The ECB is responsible for the formulation and implementation of official interest rates. Changes in official rates feed into the general level of interest rates throughout the economy, but in a market economy the determination of retail and business lending rates are commercial decisions for individual creditors.

The same consumer protection framework applies to all Central Bank regulated entities, be that a bank, a retail credit firm or a credit servicing firm. From a regulatory perspective the Central Bank has put in place a range of measures in order to protect consumers. This framework seeks to ensure that regulated entities are transparent and fair in all their dealings with borrowers and that borrowers are protected from the beginning to the end of the mortgage life cycle.

Specifically in relation to variable rate mortgage holders, the Central Bank's Consumer Protection Code requires all regulated mortgage creditors to explain to borrowers how their non-tracker variable interest rates have been set and to clearly identify the factors which may result in changes to variable interest rates.

The Central Bank has continued to engage with regulated firms on the operation of specific aspects of the consumer protection framework. Arising from this engagement, the Central Bank has indicated that regulated firms:

- have enhanced the supports available to borrowers in or facing arrears;

- have sufficient operational capacity in place to manage applications by borrowers to switch their mortgage or mortgage provider, and that there is no discrimination against borrowers based on where they currently hold their mortgage; and

- that changes in mortgage interest rates are in line with mortgage terms and conditions, the published variable rate policy statements of the relevant firms and the regulatory framework for which the Central Bank is responsible.
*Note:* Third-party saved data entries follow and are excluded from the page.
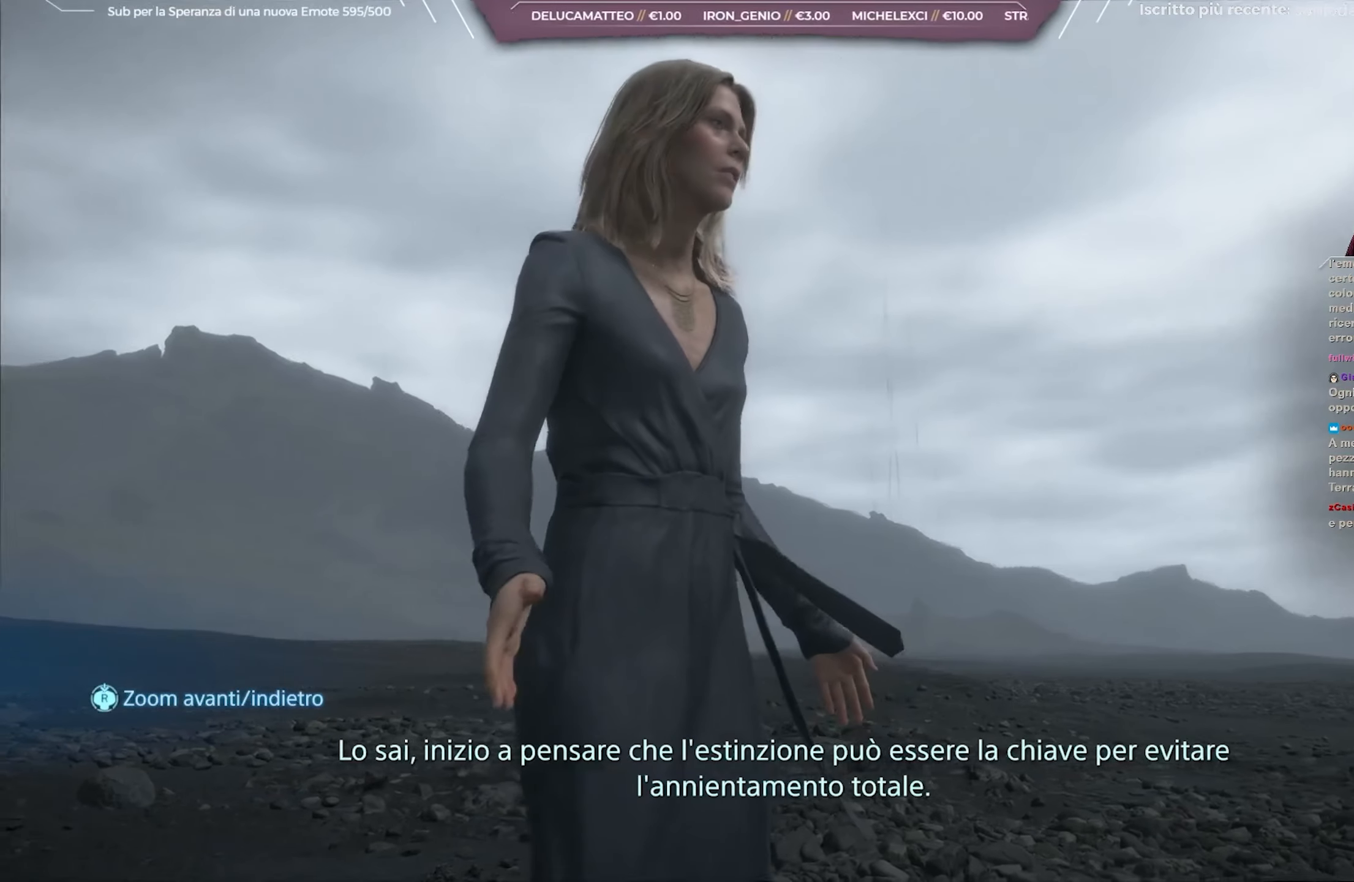
{"buttons": ["L1"], "left_stick": "center", "right_stick": "up-right", "events": []}
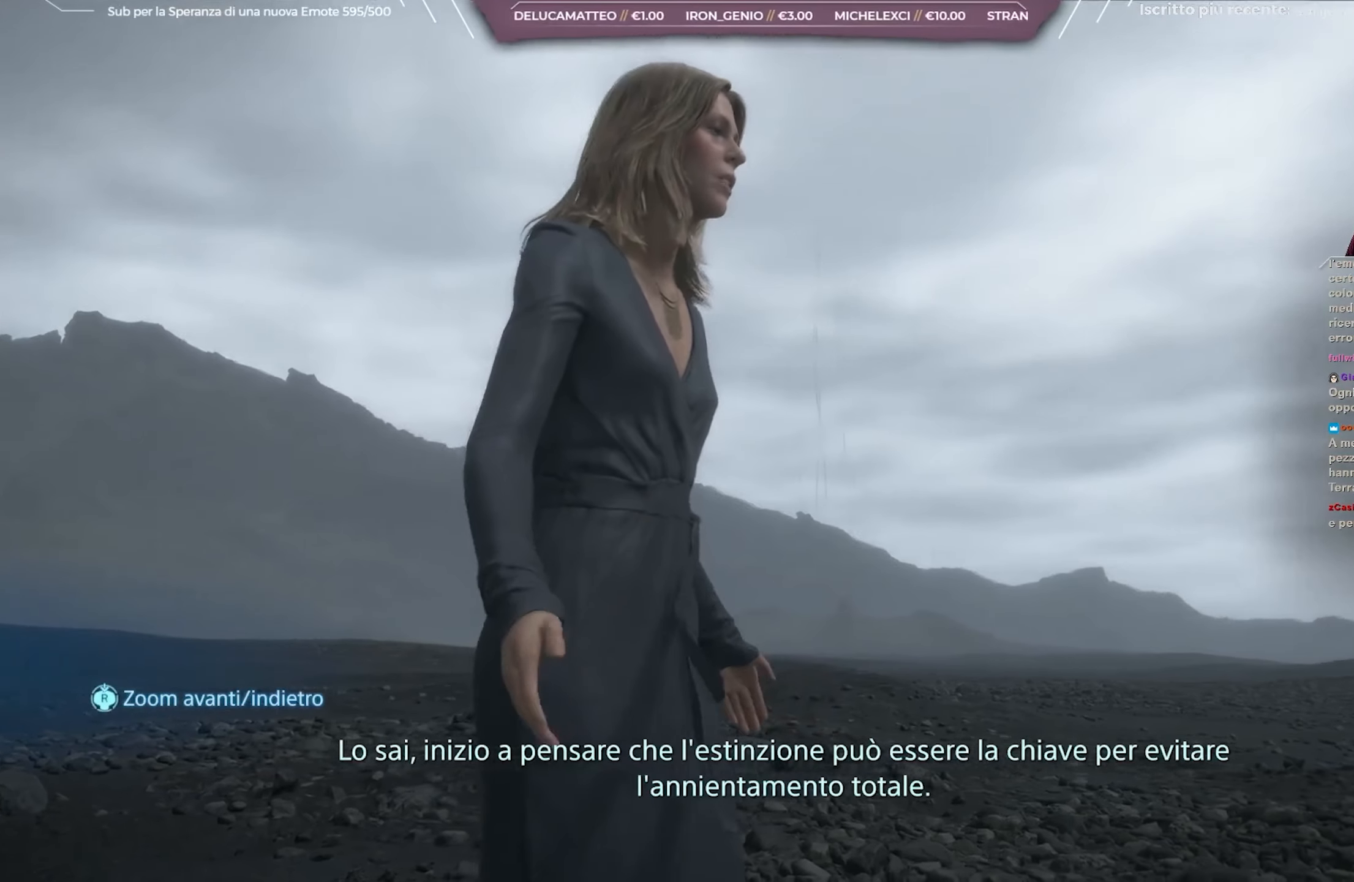
{"buttons": ["L1"], "left_stick": "center", "right_stick": "up-right", "events": []}
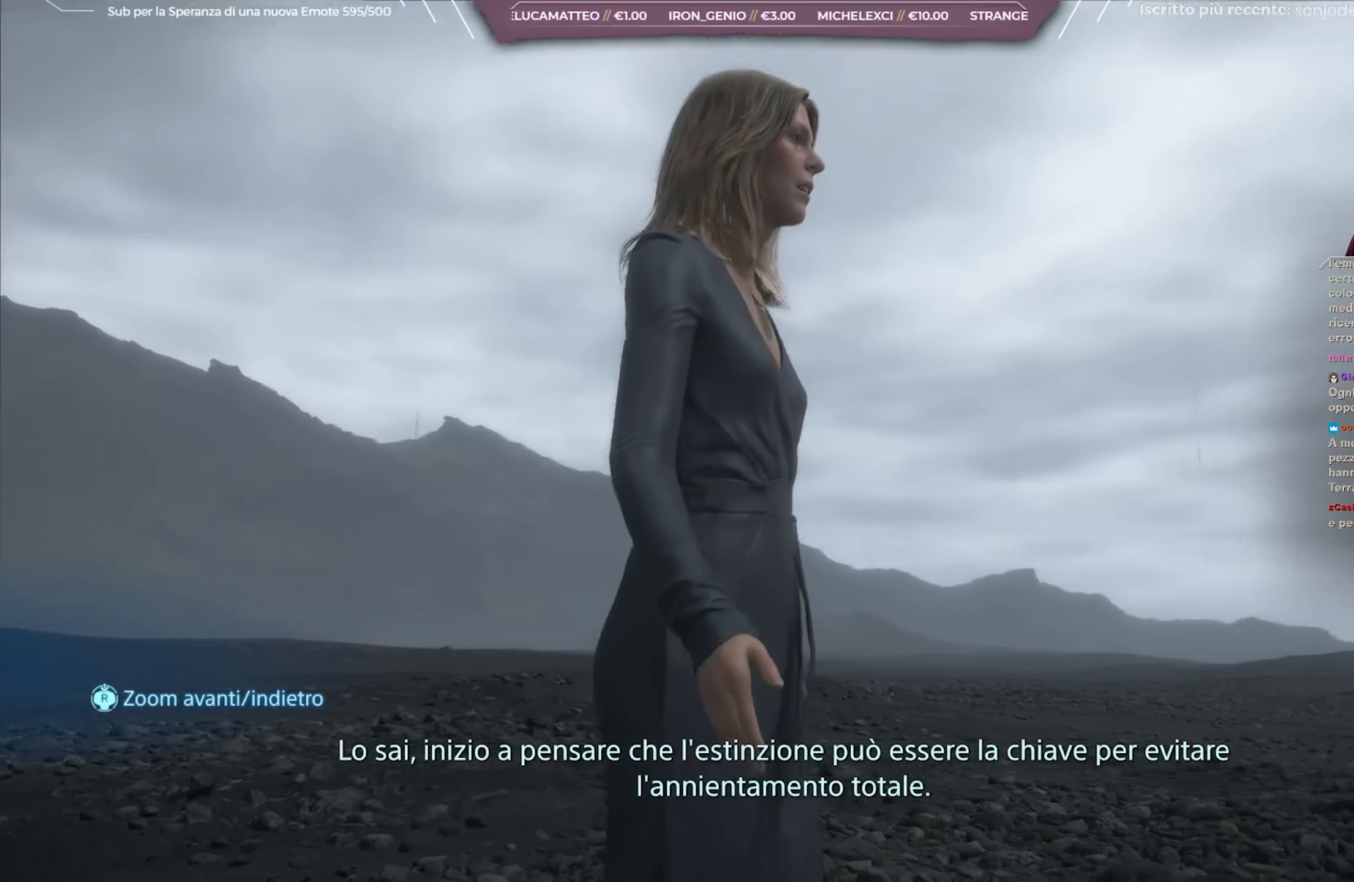
{"buttons": ["L1"], "left_stick": "center", "right_stick": "up-right", "events": []}
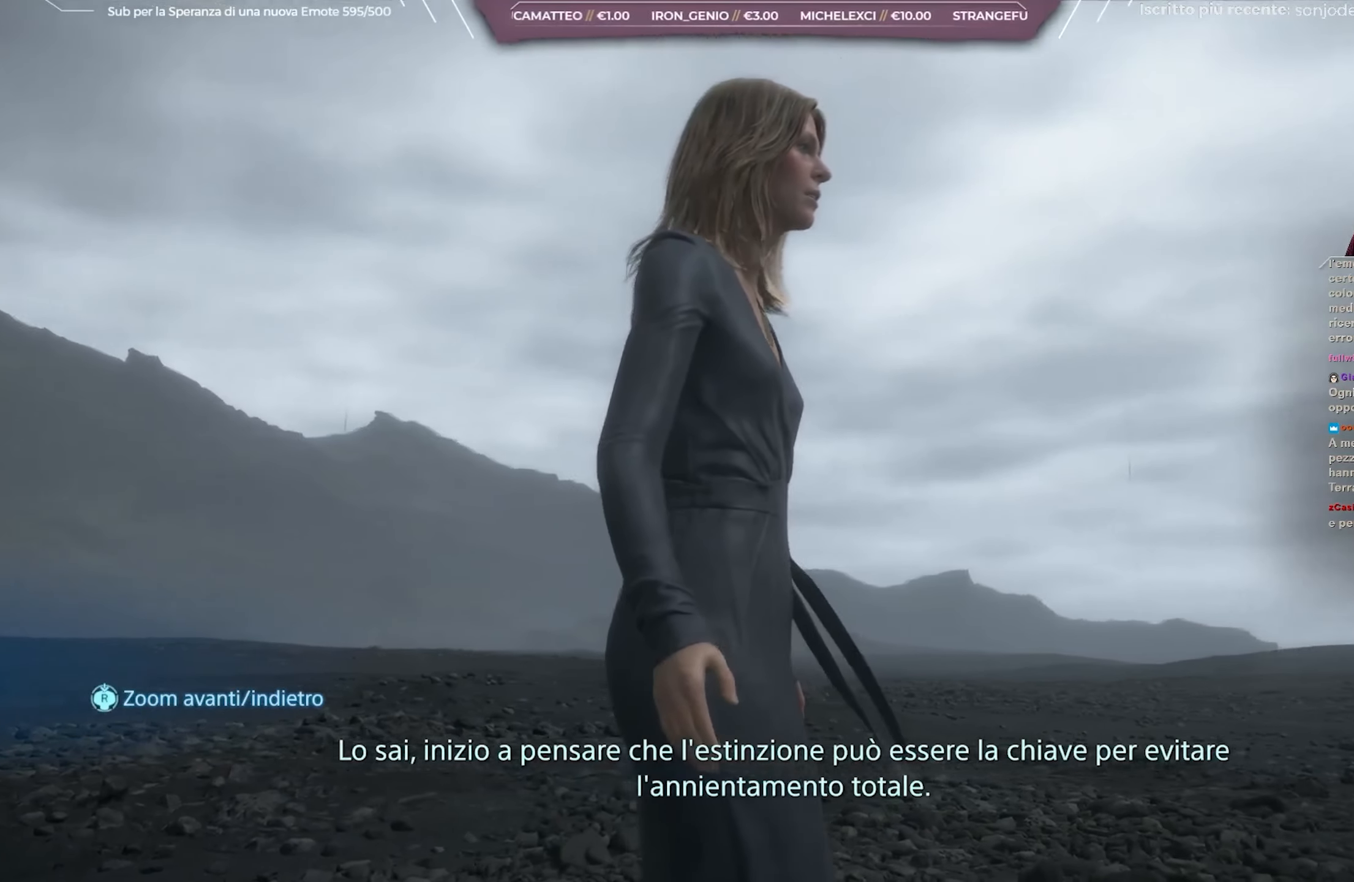
{"buttons": ["L1"], "left_stick": "center", "right_stick": "up-right", "events": []}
In addition, following engagement by Government with the Banking Payments Federation Ireland (BPFI) and the mortgage industry, a number of measures were introduced in 2023 to support borrowers who wish and are in a position to switch their mortgage.

This included the provision of an aligned industry wide set of initial eligibility criteria to facilitate people switching their mortgage from a non-bank to a bank. In order to be eligible to switch under these guidelines, customers need to be making full capital and interest repayments on their mortgage and to meet other eligibility criteria.

The BPFI has also launched a website, entitled 'it's in your interest', to further encourage and assist mortgage switching. However, the decision on whether or not to provide credit in any particular case, or the amount of credit to provide, remains a business matter for an individual lender.

Also, in light of the impact high interest rates continue to have on some mortgaged households, Budget 2025 extended the mortgage interest tax credit for a further year. This extension means that the relief will also be made available to assist mortgage holders in respect of the increase in interest paid in 2024 over 2022.

From a general perspective, now that the ECB is reducing official interest rates the Government expects all mortgage creditors to keep their lending rates under review and where mortgage rates had in the past increased in line with ECB increases they should now, in this new interest rate environment, also appropriately adjust downwards.

Finally, any person who is experiencing a repayment difficulty on their mortgage should contact their mortgage creditor to discuss the matter or also avail of the 'Abhaile' advice and assistance service available through MABS.